5) Back in Bend..new accomodations! Check out the pictures!
Last year we stayed in a lovely 2 BR 2Bath condo in Mount Bachelor Village for $165 a night. This year the same condo was available so we naturally booked the same place. Why try to improve on what suited us just fine?
Well a few days later we got a phone call from Alpenglow Vacation Rentals letting us know that the condo was occupied by the owners and was not available for rent, BUT would we like this 2100 square foot 4 BR 2.5 Bath house in the next neighborhood over for $230 a night? Are you kidding is what we said? Just a quick look at the pictures and we were in. Maybe the biggest selling point? The hot tub was right outside the sliding glass door and not a walk away to the clubhouse.
A house like this in any Tahoe area would be $400 a night hands down. Welcome to Oregon.

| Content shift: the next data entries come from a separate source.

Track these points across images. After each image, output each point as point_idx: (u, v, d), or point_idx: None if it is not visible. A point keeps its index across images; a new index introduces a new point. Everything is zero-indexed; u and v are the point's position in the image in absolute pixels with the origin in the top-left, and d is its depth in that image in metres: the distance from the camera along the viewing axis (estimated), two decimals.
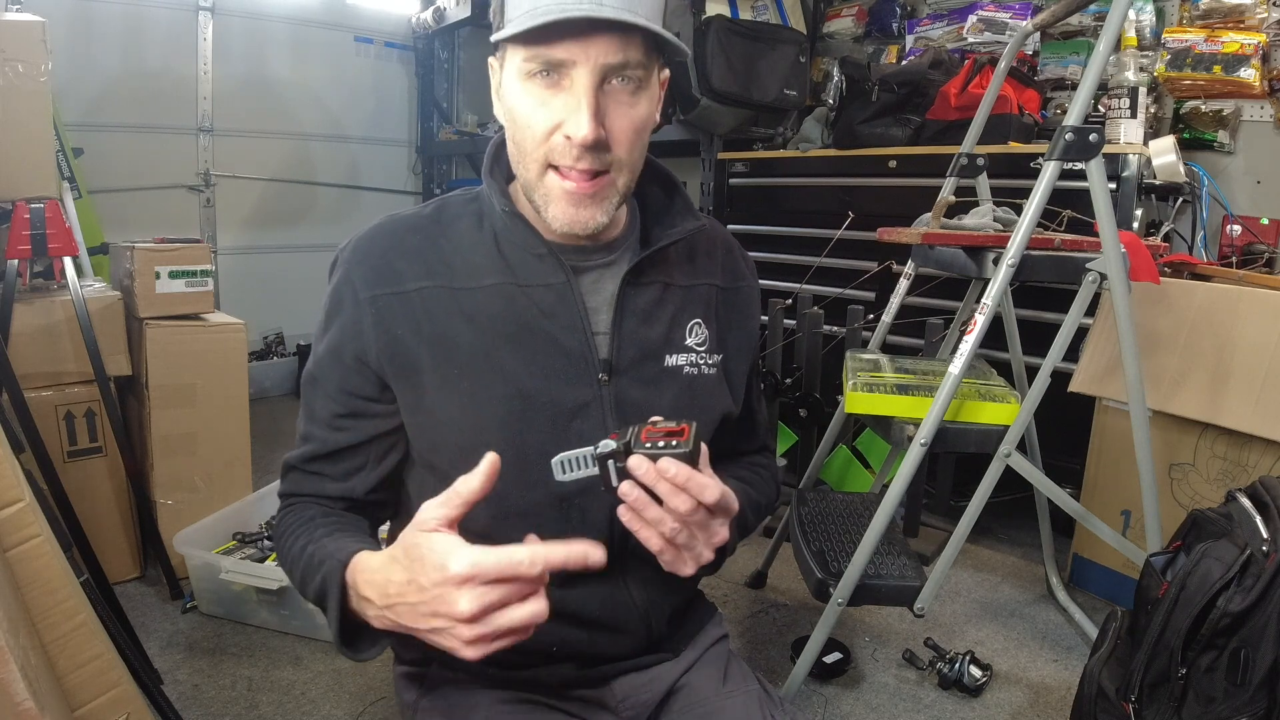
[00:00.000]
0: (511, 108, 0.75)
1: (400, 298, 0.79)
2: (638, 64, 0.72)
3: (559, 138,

The house was positively lovely, and an improvement in our opinion over the condo. Each child had their own bedroom.. what a luxury. The kitchen was spacious and well stocked. There was a washer and dryer, dishwasher, fireplace, Cable TV, playstation (which we didn't use), and a two car garage. This house could have been shared with another family of four, but it was nice to not share it, and for all of us to have some semblance of space and privacy--especially at the price!
And now for some pictures!
The kitchen was big enough!
A lovely master bedroom
My son slept in this gorgeous fluffy bed all by himself!
And my girls slept in these two rooms
And this one is just pretty. Happy Mt Bachelor morning!
I hope you enjoyed reading this post! Not going anywhere for a while now..so I'll have to write about something! Who knows!